The latest crackdown by Google’s YouTube is typical of the use of non-transparent policies that are selectively applied and whose rationale represents structural discrimination against conservatives.

The new segregation masquerades as desegregation. Its implementation is segregating millions.

...As many as 70% of Democrats have negative stereotypes of Republicans. It's the only socially acceptable prejudice. And what we are seeing in Silicon Valley is the implementation of those prejudices in policy.

This is the civil rights crisis of our time. The segregation is growing. And it must be met with a new movement to fight political discrimination in businesses, and especially among the dot coms.

America no longer has a racial segregation problem. It has a political segregation problem.

Some of the biggest companies in the country, which wield nearly total control over the internet, are politically segregated, have developed a culture of discrimination toward conservatives, and have engaged in a pattern of discriminatory conduct based on those prejudiced views.

...It is an “elementary right”, as President John F. Kennedy put it, for conservatives to enjoy the same use of services at Facebook, Google, Twitter and Amazon, as anyone else. And the same access to financial services, such as MasterCard and Visa, which at one point banished the Freedom Center over its politics, the same right to visit a restaurant or a bar, or to teach in a school, regardless of their political affiliation.
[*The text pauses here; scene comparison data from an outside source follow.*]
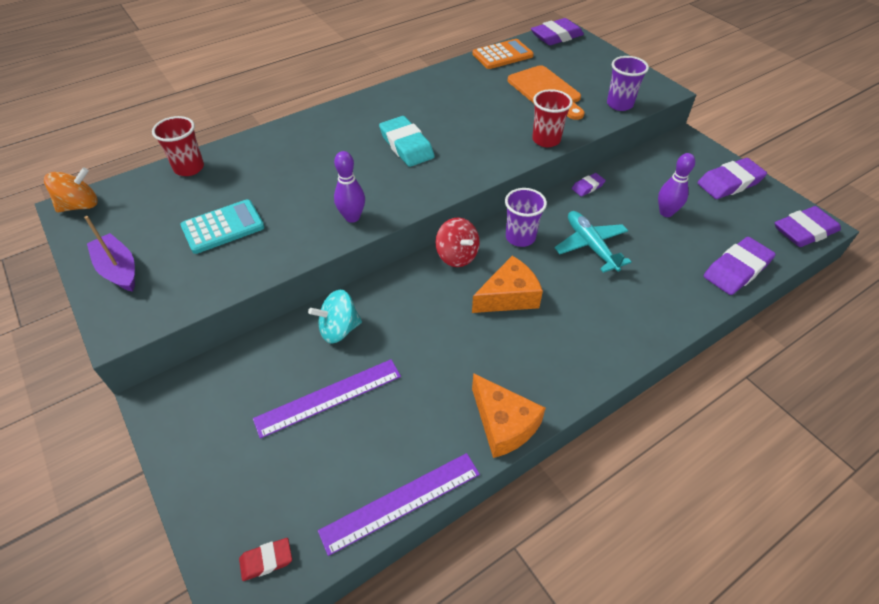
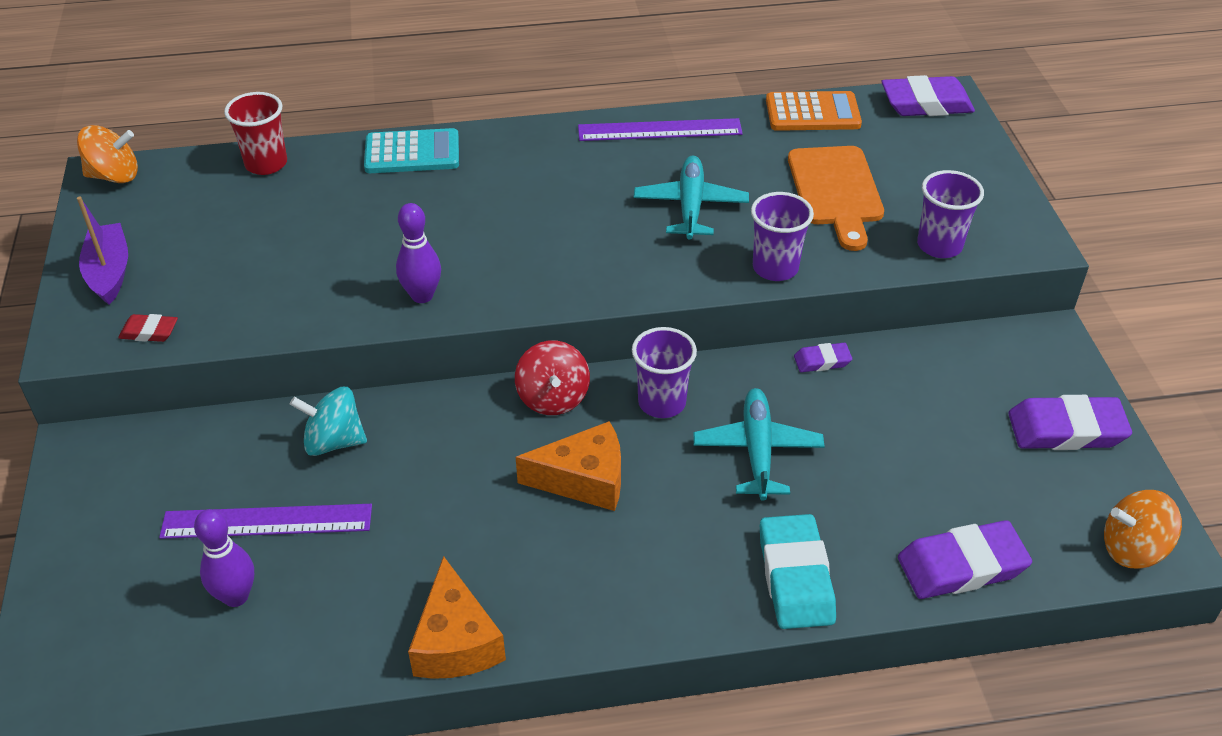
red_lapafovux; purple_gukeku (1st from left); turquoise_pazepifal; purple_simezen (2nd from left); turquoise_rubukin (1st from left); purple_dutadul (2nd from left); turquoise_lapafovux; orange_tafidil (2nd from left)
This elementary right must be safeguarded by protecting not just sexual identity, but political identity.

The Bill of Rights is not built around most of the protected classes listed by many states, but around religious and political freedom. These were the issues that the revolt against British rule was built on. These are the rights that were meant to be safeguarded above all others. That guardianship has failed.

Conservatives are being silenced on the internet, fired from their jobs and evicted from their homes.

Republicans have enjoyed repeated majorities, have held the White House, and yet failed to take meaningful nationwide action to stop these abuses. Protecting political affiliation is a first step.

It is time for another Civil Rights Act to end political segregation by some of the most powerful corporations in America.

"We face," as Kennedy put it, "a moral crisis as a country and a people.”

Political segregation is the crisis of our time. It is time to meet it, not merely with rhetoric or excuses, but with solutions.